Harald said that the hill was now a central position in the Winter Line section of the Gustav Line on the western side of the Appenines. The Germans were well dug in and the hill dominated not just the nearby town of Cassino but also the entrances to the Liri and Rapido valleys. He said that although reconnaissance flights were too dangerous because of Allied fighters, the mountain gave observers as good a view as a plane could have… and they couldn’t be shot down… just strafed… and when that happened they had the rough crags and rocks to hide amongst.
As if on cue, Harald shouted “Get down… fighters!” He grabbed me and threw me behind a huge rock and then dived on top of me! I was about to make a joke about what it would cost him… when all hell broke loose. Suddenly I was glad he was there… my forehead was cut by flying rock splinters… and Harald was swearing… the splinters had stung his ass!
As suddenly as the noise had begun… it ended… and Harald was checking that I was alright.
It was sweet really… He seemed to have suddenly realised that I was only a boy, sixteen hoping to make it to seventeen! Perhaps it was orders or perhaps it was the afternoons in my bed… either way he was looking after me that day a great deal better than he would have if I had been any other photographer.
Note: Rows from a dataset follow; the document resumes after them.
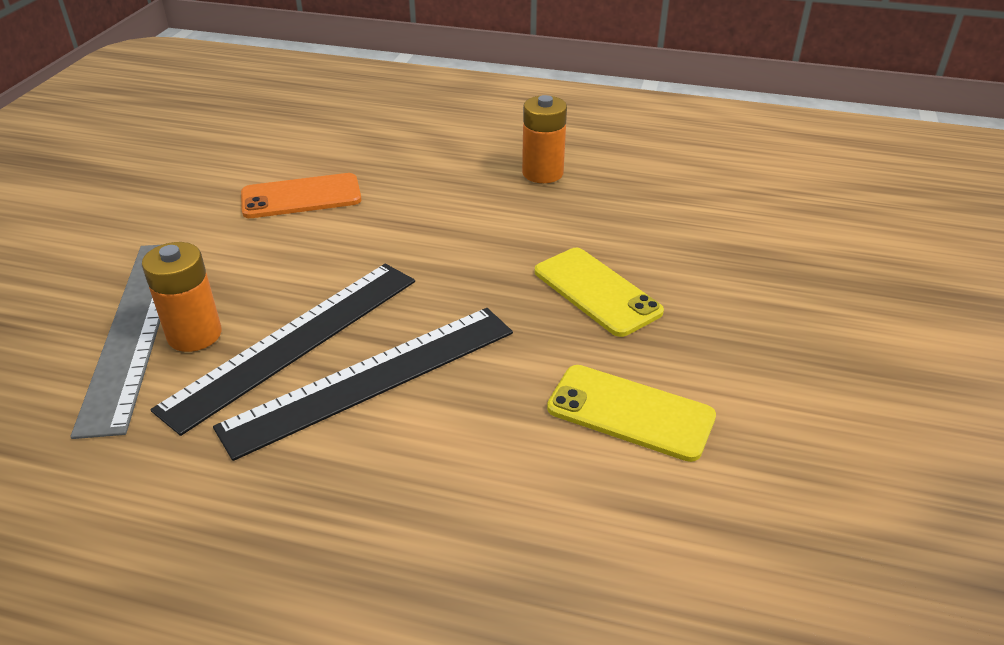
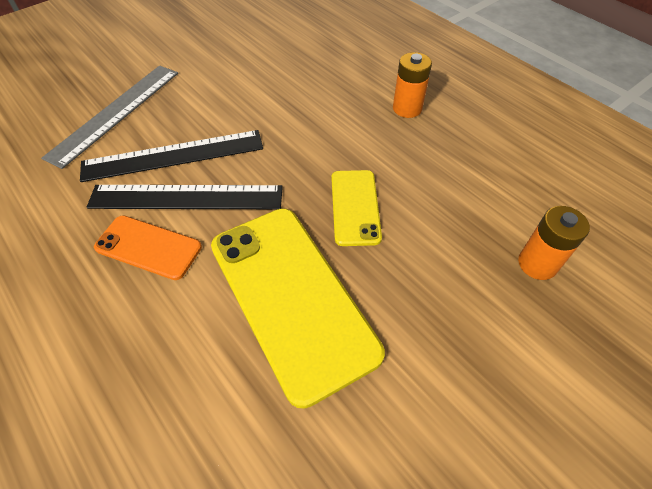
camera: 35 degrees right, 15 degrees up
(194, 335) = (136, 129): orange battery -> orange battery (537, 264)
(301, 197) = (259, 67): orange phone -> orange phone (148, 247)
(630, 412) = (291, 297): yellow phone -> yellow phone, size x1.91

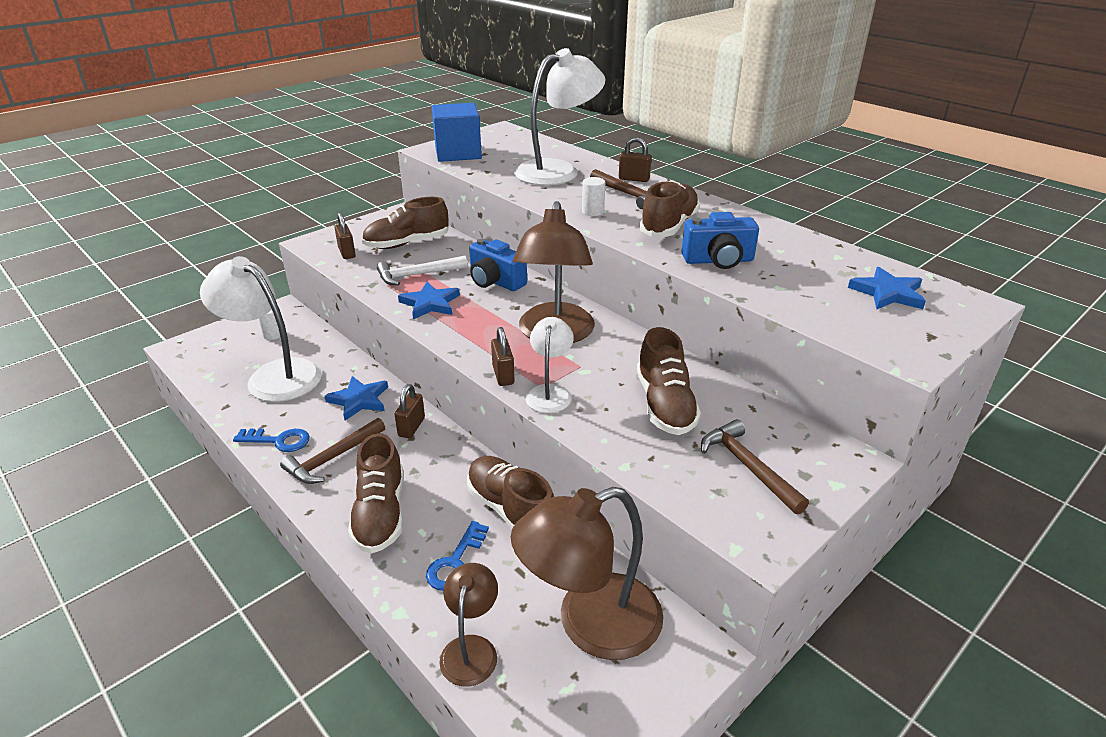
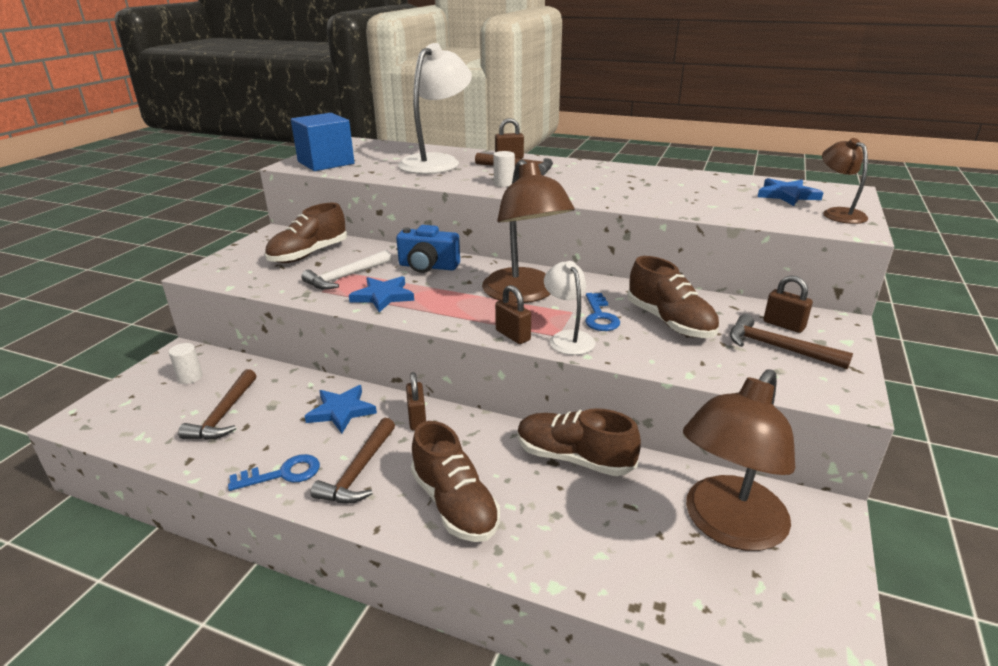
camera: 25 degrees left, 5 degrees down
(274, 375) = (224, 414): white lamp -> brown hammer
(347, 253) = (251, 274): brown padlock -> brown padlock (783, 325)
(455, 562) = (566, 520): blue key -> blue key (600, 316)
(471, 649) = (650, 590): brown lamp -> brown lamp (838, 213)
(669, 226) = (578, 183): brown shoe -> none
(718, 260) = (646, 198): blue camera -> none

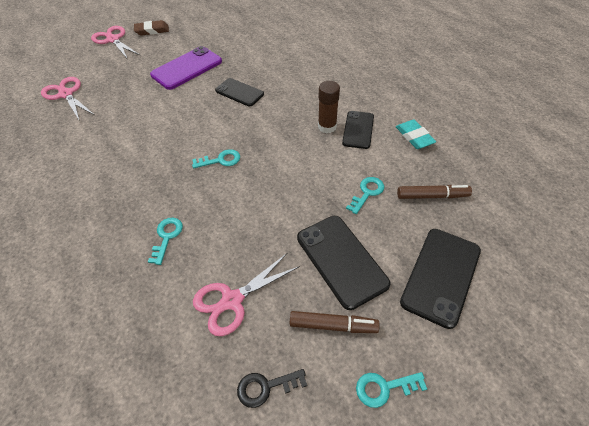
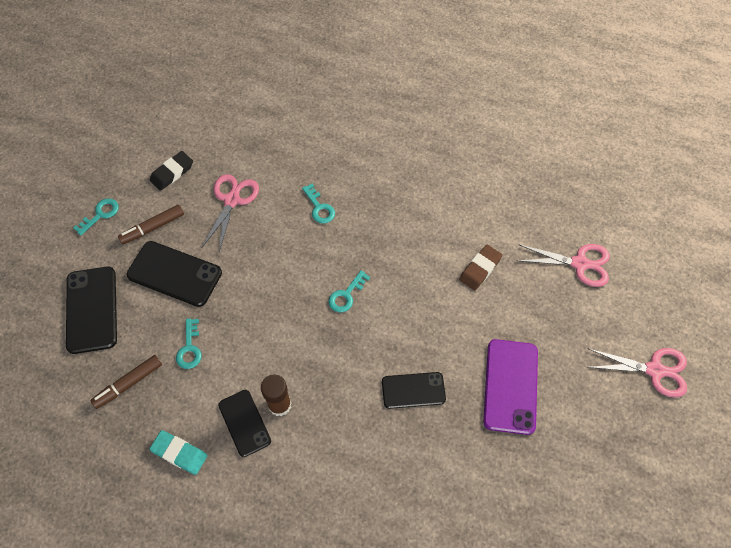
camera: 140 degrees right, 10 degrees up
(152, 30) = (635, 422): brown eraser -> brown eraser (480, 269)
(266, 387) = (172, 173): black key -> black eraser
What neither of us realised was that we had chosen a singularly bad time to visit the mountain. The Allies were about to launch the first of the four assaults that it eventually took before they broke our line…
Did I say “our line”?
It’s complicated now and it was confusing then too. It felt right to be resentful towards the people strafing and bombing us… They had been doing it for the better part of three years, and it took more than Marshal Badoglio changing sides to make it feel right to be supporting the people who were actually trying to kill me… I had blood running down my face, from the cuts on my forehead, to tell me whose side the planes were on… I was pretty sure that it wasn’t mine. Harald was on my side… and Otto Skorzeny had been impressive!
I was confused… that was the only thing of which I could be certain.
When the skies cleared we continued our way up to the top of the mountain. We passed, and photographed, a number of concrete strongpoints. Harald said that they had been blasting with dynamite and casting concrete for the last three months.
He said… “When they look up at us they can’t see us… We’re hidden behind concrete and rock that we’ve had three months to prepare. When we look down on them we can see them trying to hide in foxholes in the rock… that they’ve had five minutes to scrape… it’s a shooting gallery!”
What surprised me was when we reached the abbey on the summit… There were no Germans. Harald was the only one there. There were a hundred or so Italians and a number of Benedictine monks and priests. They still had the mother-abbey of their Order to look after. They were planning to stay to the end.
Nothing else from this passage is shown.